A recent news story is serving as a stark reminder that this is still occurring with harmful surveillance technologies. A third-party vendor in the Middle East has reportedly used a fresh SS7 vulnerability to continuously track people’s phone locations. For years, governments have defended their use of spyware and other exploitative technologies on the grounds that they only target serious criminals. The truth is not that simple. Civil society under threat Spyware is being more regularly deployed against civil society members such as journalists and activists.
For the first time ever, researchers have proved that two journalists were hacked with Paragon spyware, a tool infamous for its destructive and invasive spy-features. This episode speaks to the larger issues around the surveillance technologies proliferated by the military-industrial complex to violate civil rights and civil liberties. NSO Group, a prominent player in the surveillance industry, has been implicated in multiple instances where its customers have used spyware operations to violate privacy rights.
The now-understood attack allows the surveillance vendor to further deceive phone operators into disclosing the location of cell subscribers. The technique produces extremely granular geolocation data, tracking people to the closest cell tower. In the case of dense urban environments, this could reduce where someone is down to a couple hundred meters.

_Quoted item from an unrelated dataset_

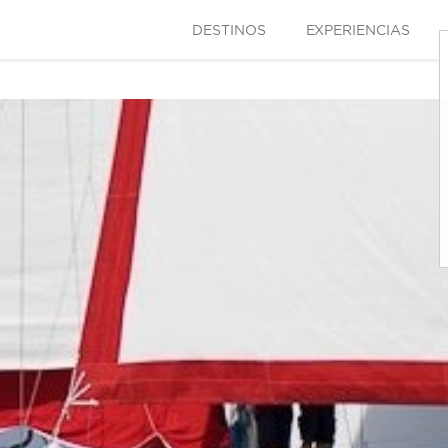
DESTINOS
EXPERIENCIAS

Notably, Enea, a cybersecurity firm, observed that the vendor targeted “just a few subscribers,” emphasizing the selective nature of this surveillance operation.
Although this attack works against some phone carriers, it doesn’t work everywhere. Some phone companies have deployed firewalls and other cybersecurity protections to defend against SS7 vulnerabilities. Reality is that the global cell network is a complete patchwork with no coordination or uniformity. Consequently, some carriers are better protected than others, particularly in the United States.

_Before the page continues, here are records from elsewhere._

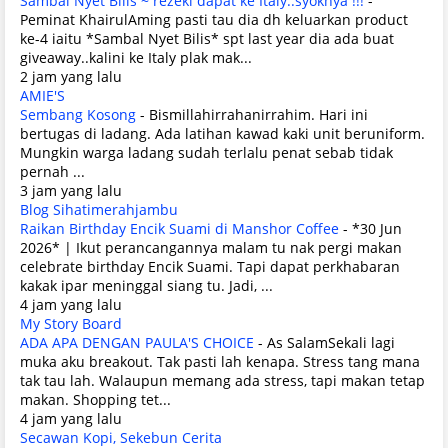
Sambal Nyet Bilis ~ rezeki dapat ke Italy..syoknya !!!
-
Peminat KhairulAming pasti tau dia dh keluarkan product
ke-4 iaitu *Sambal Nyet Bilis* spt last year dia ada buat
giveaway..kalini ke Italy plak mak...
2 jam yang lalu
AMIE'S
Sembang Kosong
-
Bismillahirrahanirrahim. Hari ini
bertugas di ladang. Ada latihan kawad kaki unit beruniform.
Mungkin warga ladang sudah terlalu penat sebab tidak
pernah ...
3 jam yang lalu
Blog Sihatimerahjambu
Raikan Birthday Encik Suami di Manshor Coffee
-
*30 Jun
2026* | Ikut perancangannya malam tu nak pergi makan
celebrate birthday Encik Suami. Tapi dapat perkhabaran
kakak ipar meninggal siang tu. Jadi, ...
4 jam yang lalu
My Story Board
ADA APA DENGAN PAULA'S CHOICE
-
As SalamSekali lagi
muka aku breakout. Tak pasti lah kenapa. Stress tang mana
tak tau lah. Walaupun memang ada stress, tapi makan tetap
makan. Shopping tet...
4 jam yang lalu
Secawan Kopi, Sekebun Cerita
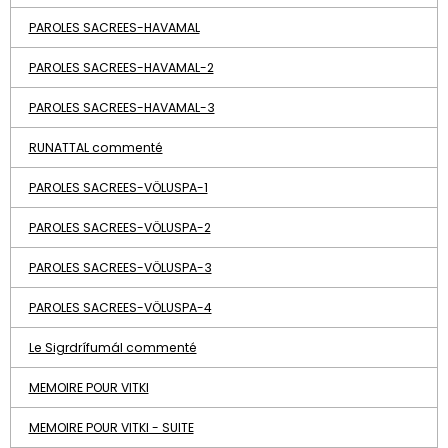
PAROLES SACREES-HAVAMAL
PAROLES SACREES-HAVAMAL-2
PAROLES SACREES-HAVAMAL-3
RUNATTAL commenté
PAROLES SACREES-VÖLUSPA-1
PAROLES SACREES-VÖLUSPA-2
PAROLES SACREES-VÖLUSPA-3
PAROLES SACREES-VÖLUSPA-4
Le Sigrdrífumál commenté
MEMOIRE POUR VITKI
MEMOIRE POUR VITKI - SUITE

Alarmingly, Saudi Arabia has already been highlighted as having terrorized dissidents by exploiting flaws in SS7. This would enable the foreign country’s embassy to surveil the foreign country’s citizens living in the U.S. This surprise comes in line with the U.S. Department of Homeland Security’s own findings. In 2017, they revealed that nations such as China, Iran, Israel, and Russia take advantage of these vulnerabilities to surveil U.S. subscribers.
“We may be witnessing an escalation in the use of these technologies globally, with governments leveraging them for more than just criminal investigations,” said cybersecurity expert Mc Daid. “They would not be discovering and using them if they were not successful somewhere.”

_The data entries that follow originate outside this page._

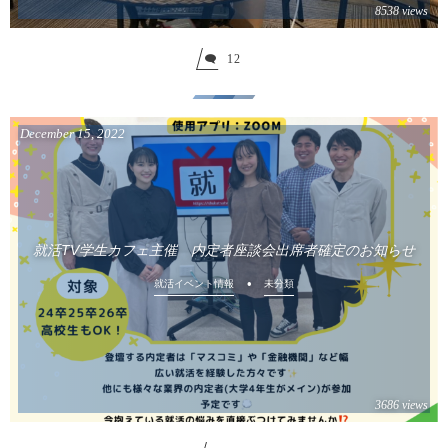
8538 views
12
December
15
,
2022
就活TV学生カフェ主催 内定者座談会出席者確定のお知らせ
就活イベント情報
未分類
3686 views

The consequences of these changes go far beyond a single privacy breach. They raise fundamental questions about how governmental powers should intersect with technological advancements in surveillance. The distinctions between appropriate law enforcement uses and creepy, invasive surveillance of American citizens is becoming increasingly hazy. The examples above demonstrate a clear need for improved regulations and enforcement.